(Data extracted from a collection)

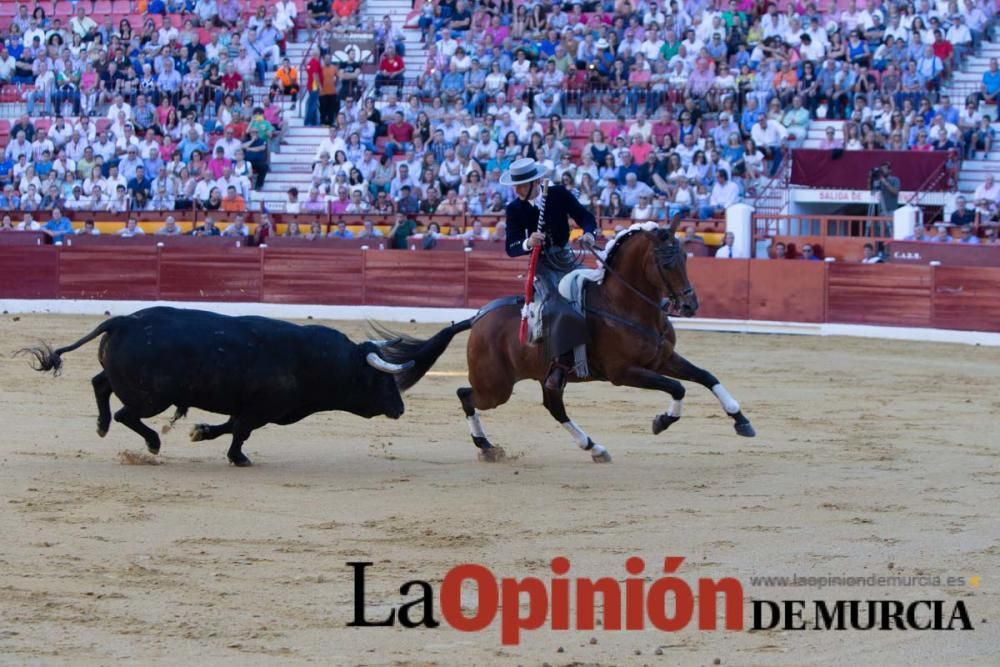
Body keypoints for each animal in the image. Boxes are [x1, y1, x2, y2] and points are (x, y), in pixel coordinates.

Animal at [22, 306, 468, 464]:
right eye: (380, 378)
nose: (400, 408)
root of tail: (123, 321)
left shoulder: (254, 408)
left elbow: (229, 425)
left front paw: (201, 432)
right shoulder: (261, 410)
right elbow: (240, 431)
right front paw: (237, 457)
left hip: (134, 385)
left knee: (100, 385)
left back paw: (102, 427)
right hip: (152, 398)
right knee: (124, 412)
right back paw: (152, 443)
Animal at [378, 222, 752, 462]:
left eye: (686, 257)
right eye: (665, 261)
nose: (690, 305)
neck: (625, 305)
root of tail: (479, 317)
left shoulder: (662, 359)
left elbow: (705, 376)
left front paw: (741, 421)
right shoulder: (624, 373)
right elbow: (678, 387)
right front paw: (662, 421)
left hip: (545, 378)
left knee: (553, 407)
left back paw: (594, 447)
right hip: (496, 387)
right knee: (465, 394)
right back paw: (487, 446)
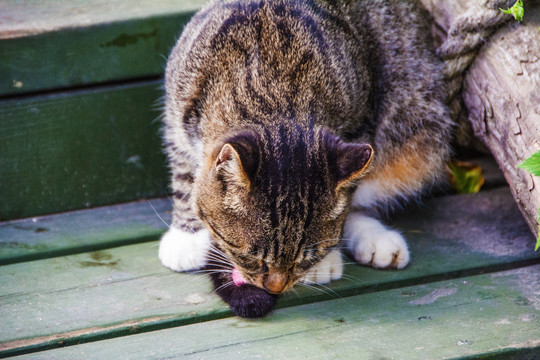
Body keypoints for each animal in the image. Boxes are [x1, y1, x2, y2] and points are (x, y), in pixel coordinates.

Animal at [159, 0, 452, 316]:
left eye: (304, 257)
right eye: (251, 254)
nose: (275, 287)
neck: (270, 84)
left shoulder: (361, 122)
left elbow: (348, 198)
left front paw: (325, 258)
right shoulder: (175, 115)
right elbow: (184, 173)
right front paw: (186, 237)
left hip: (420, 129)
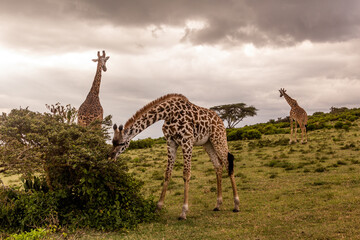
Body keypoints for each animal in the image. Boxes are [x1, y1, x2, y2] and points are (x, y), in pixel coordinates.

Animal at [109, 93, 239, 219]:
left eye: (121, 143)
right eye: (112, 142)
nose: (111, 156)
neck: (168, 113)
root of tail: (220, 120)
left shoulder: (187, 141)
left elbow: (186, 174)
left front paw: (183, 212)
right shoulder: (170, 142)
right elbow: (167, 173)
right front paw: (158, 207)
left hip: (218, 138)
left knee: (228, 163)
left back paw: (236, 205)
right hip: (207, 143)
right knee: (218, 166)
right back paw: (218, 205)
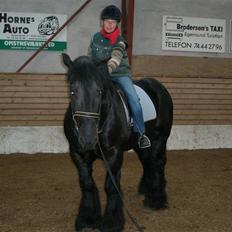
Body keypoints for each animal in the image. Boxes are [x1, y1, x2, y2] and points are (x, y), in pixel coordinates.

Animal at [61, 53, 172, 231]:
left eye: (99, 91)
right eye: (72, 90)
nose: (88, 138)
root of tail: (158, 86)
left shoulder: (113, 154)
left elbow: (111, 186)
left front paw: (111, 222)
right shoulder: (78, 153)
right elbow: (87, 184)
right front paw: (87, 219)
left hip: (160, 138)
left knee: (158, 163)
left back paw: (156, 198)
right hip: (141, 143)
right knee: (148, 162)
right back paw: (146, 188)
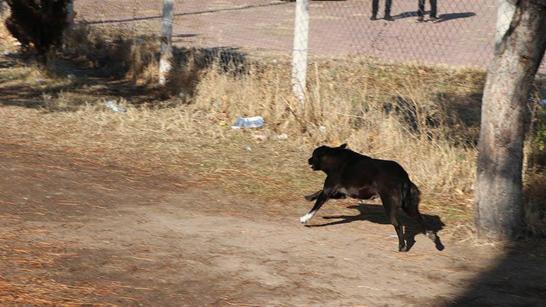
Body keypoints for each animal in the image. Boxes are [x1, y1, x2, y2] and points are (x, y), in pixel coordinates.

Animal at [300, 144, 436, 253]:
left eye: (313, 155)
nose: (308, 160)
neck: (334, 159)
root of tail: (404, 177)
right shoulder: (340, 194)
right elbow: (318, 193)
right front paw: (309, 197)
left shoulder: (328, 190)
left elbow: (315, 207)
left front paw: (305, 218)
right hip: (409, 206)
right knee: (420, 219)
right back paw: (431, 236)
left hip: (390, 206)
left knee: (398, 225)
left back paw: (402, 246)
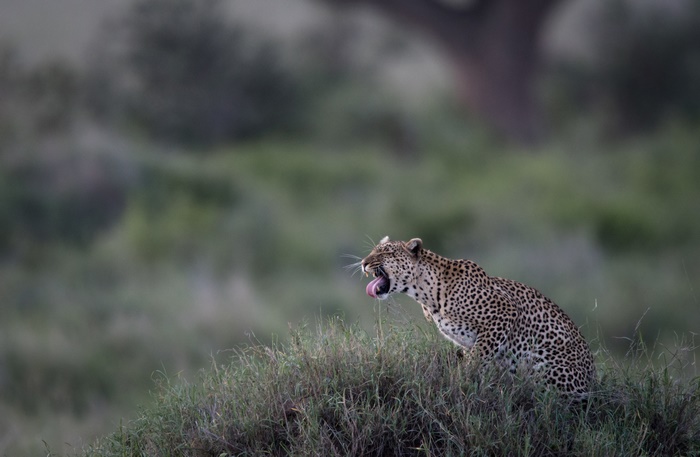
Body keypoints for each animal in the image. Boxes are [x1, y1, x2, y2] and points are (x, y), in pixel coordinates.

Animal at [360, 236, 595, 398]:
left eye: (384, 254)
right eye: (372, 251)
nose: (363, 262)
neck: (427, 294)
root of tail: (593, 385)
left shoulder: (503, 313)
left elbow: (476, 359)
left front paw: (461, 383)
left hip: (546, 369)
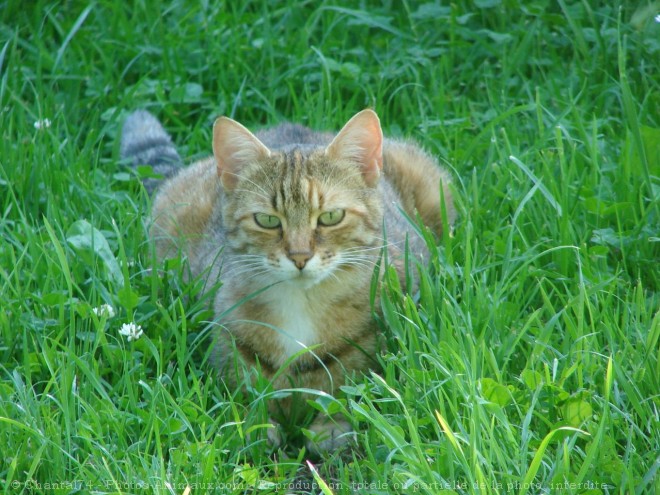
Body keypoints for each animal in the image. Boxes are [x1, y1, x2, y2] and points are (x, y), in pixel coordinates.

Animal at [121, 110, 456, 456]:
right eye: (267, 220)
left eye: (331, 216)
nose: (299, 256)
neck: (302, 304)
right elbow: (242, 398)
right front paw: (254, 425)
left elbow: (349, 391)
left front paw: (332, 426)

__Work order__:
Copy only the lines above from the one containing "nose: (275, 287)" through the one containing "root of tail: (220, 120)", both included. Leave out the pictures.

__Solution to this problem__:
nose: (275, 287)
neck: (270, 84)
left shoulder: (361, 122)
left elbow: (348, 198)
left front paw: (325, 258)
right shoulder: (175, 115)
right elbow: (184, 173)
right front paw: (186, 237)
left hip: (420, 129)
Body keypoints for each animal in the image. Boxes are [x1, y1, x2, y2] and points are (x, y), in pixel coordinates.

Animal at [109, 93, 239, 219]:
left eye: (121, 143)
right eye: (112, 142)
nose: (111, 156)
neck: (168, 113)
root of tail: (220, 120)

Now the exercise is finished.